In Thousand-and-one Day III, another series of six digital drawings, Forouhar depicts equally violent scenarios. The arabesque lines of the silhouetted pink bodies that emerge from symmetrical yet irregular black patterns (reminiscent of the Rorschach inkblot psychological tests) are entwined with–but also strangled and chained by–the elegant characters of Persian calligraphy. At the same time, the piles of naked bodies, blindfolds and leashes, recall the disturbing images of torture at the US-run prisons in Abu Gharib, Afghanistan and Guantanamo Bay that circulated in the media after 9/11. With a click of a mouse the artist can instantaneously switch the roles of victims and perpetrators, back and forth. She employs a similar mechanism in her computer animations and flipbooks where she invites the audience to participate in those digital transformations. Flipping little books filled with drawings of torture and violence, the viewers set in motion these criminal acts with their own hands and turn into perpetrators. The line between the viewer and the participant becomes blurred, implicating all of us in these horrific acts.

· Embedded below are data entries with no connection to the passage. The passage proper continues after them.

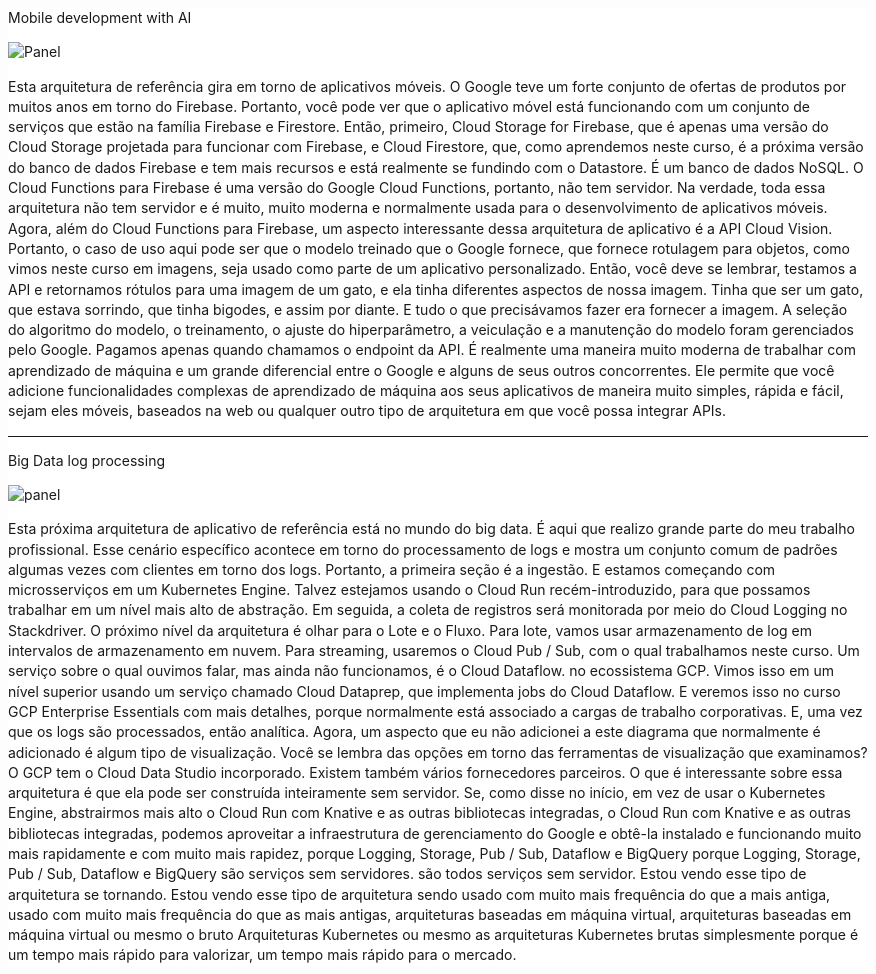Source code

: 
Mobile development with AI

![Panel](https://i.ibb.co/pw4GDZB/image.png)

Esta arquitetura de referência gira em torno de aplicativos móveis. O Google teve um forte conjunto de ofertas de produtos por muitos anos em torno do Firebase. Portanto, você pode ver que o aplicativo móvel está funcionando com um conjunto de serviços que estão na família Firebase e Firestore. Então, primeiro, Cloud Storage for Firebase, que é apenas uma versão do Cloud Storage projetada para funcionar com Firebase, e Cloud Firestore, que, como aprendemos neste curso, é a próxima versão do banco de dados Firebase e tem mais recursos e está realmente se fundindo com o Datastore. É um banco de dados NoSQL. O Cloud Functions para Firebase é uma versão do Google Cloud Functions, portanto, não tem servidor. Na verdade, toda essa arquitetura não tem servidor e é muito, muito moderna e normalmente usada para o desenvolvimento de aplicativos móveis. Agora, além do Cloud Functions para Firebase, um aspecto interessante dessa arquitetura de aplicativo é a API Cloud Vision. Portanto, o caso de uso aqui pode ser que o modelo treinado que o Google fornece, que fornece rotulagem para objetos, como vimos neste curso em imagens, seja usado como parte de um aplicativo personalizado. Então, você deve se lembrar, testamos a API e retornamos rótulos para uma imagem de um gato, e ela tinha diferentes aspectos de nossa imagem. Tinha que ser um gato, que estava sorrindo, que tinha bigodes, e assim por diante. E tudo o que precisávamos fazer era fornecer a imagem. A seleção do algoritmo do modelo, o treinamento, o ajuste do hiperparâmetro, a veiculação e a manutenção do modelo foram gerenciados pelo Google. Pagamos apenas quando chamamos o endpoint da API. É realmente uma maneira muito moderna de trabalhar com aprendizado de máquina e um grande diferencial entre o Google e alguns de seus outros concorrentes. Ele permite que você adicione funcionalidades complexas de aprendizado de máquina aos seus aplicativos de maneira muito simples, rápida e fácil, sejam eles móveis, baseados na web ou qualquer outro tipo de arquitetura em que você possa integrar APIs.

---

Big Data log processing

![panel](https://i.ibb.co/WWD90KV/image.png)

Esta próxima arquitetura de aplicativo de referência está no mundo do big data. É aqui que realizo grande parte do meu trabalho profissional. Esse cenário específico acontece em torno do processamento de logs e mostra um conjunto comum de padrões algumas vezes com clientes em torno dos logs. Portanto, a primeira seção é a ingestão. E estamos começando com microsserviços em um Kubernetes Engine. Talvez estejamos usando o Cloud Run recém-introduzido, para que possamos trabalhar em um nível mais alto de abstração. Em seguida, a coleta de registros será monitorada por meio do Cloud Logging no Stackdriver. O próximo nível da arquitetura é olhar para o Lote e o Fluxo. Para lote, vamos usar armazenamento de log em intervalos de armazenamento em nuvem. Para streaming, usaremos o Cloud Pub / Sub, com o qual trabalhamos neste curso. Um serviço sobre o qual ouvimos falar, mas ainda não funcionamos, é o Cloud Dataflow. no ecossistema GCP. Vimos isso em um nível superior usando um serviço chamado Cloud Dataprep, que implementa jobs do Cloud Dataflow. E veremos isso no curso GCP Enterprise Essentials com mais detalhes, porque normalmente está associado a cargas de trabalho corporativas. E, uma vez que os logs são processados, então analítica. Agora, um aspecto que eu não adicionei a este diagrama que normalmente é adicionado é algum tipo de visualização. Você se lembra das opções em torno das ferramentas de visualização que examinamos? O GCP tem o Cloud Data Studio incorporado. Existem também vários fornecedores parceiros. O que é interessante sobre essa arquitetura é que ela pode ser construída inteiramente sem servidor. Se, como disse no início, em vez de usar o Kubernetes Engine, abstrairmos mais alto o Cloud Run com Knative e as outras bibliotecas integradas, o Cloud Run com Knative e as outras bibliotecas integradas, podemos aproveitar a infraestrutura de gerenciamento do Google e obtê-la instalado e funcionando muito mais rapidamente e com muito mais rapidez, porque Logging, Storage, Pub / Sub, Dataflow e BigQuery porque Logging, Storage, Pub / Sub, Dataflow e BigQuery são serviços sem servidores. são todos serviços sem servidor. Estou vendo esse tipo de arquitetura se tornando. Estou vendo esse tipo de arquitetura sendo usado com muito mais frequência do que a mais antiga, usado com muito mais frequência do que as mais antigas, arquiteturas baseadas em máquina virtual, arquiteturas baseadas em máquina virtual ou mesmo o bruto Arquiteturas Kubernetes ou mesmo as arquiteturas Kubernetes brutas simplesmente porque é um tempo mais rápido para valorizar, um tempo mais rápido para o mercado.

While mostly faceless and gender-neutral, many of the digital drawings such as It Hurts Me, It Hurts Me Not focus on the female body and address a wider range of mechanisms of social and political control related to gender and Islamic fundamentalism. In her photographs Friday and Flashing, Parastou Forouhar provocatively challenges the discriminatory nature of Sharia Law that circumscribes women’s social and sexual behavior in a Muslim society. In her monumental Friday, the beautiful spread of floral and silky black fabric of the chador—a symbol of the enforcement of Islamic dress (hijab)-is aggressively broken up by an erotically charged gesture, announcing unashamed female sexuality. In Islam, Friday is a religiously sanctioned day of private and public prayers that corresponds to Sunday in Christian tradition. It is also the last day of a working week–a time of relaxation and fun. Fourahar uses the symbolic meaning of this title to subvert religious orthodoxy by showing multiple contradictions hidden behind the monochromatic façade of the officially sanctioned norms. Moreover, the large-scale screen-like composition of the photograph, which looks like a curtain or a partition used in the Qur’an to divide men and women into separate spheres of ritualized cultural practices, further enhances the meaning of Fourahar’s social and political transgressions. In equally suggestive Flashing, a chador-dressed woman is captured in another liberating gesture–unveiling herself to a handsome male Western fashion model in a modern urban setting— and openly manifesting her rebellion and resistance to oppression.
In his canonical essay, Ornament and Crime (1909-10), the Viennese architect Adolf Loos famously equated ornament with degeneration and a crime, calling it merely decorative and irrelevant to modern artistic expression. Inspired by the postmodern revival of interest in ornament, Parastou Forouhar re-engages with this concept in an entirely new way, using it as a potent signifier of contemporary culture. Employing the aesthetic paradigms of Islamic art-geometry, calligraphy, and miniature–her work undermines the superficial beauty of these forms and reveals in their very structure the existence of deeply embedded social and political mechanisms of violence, abuse, and power.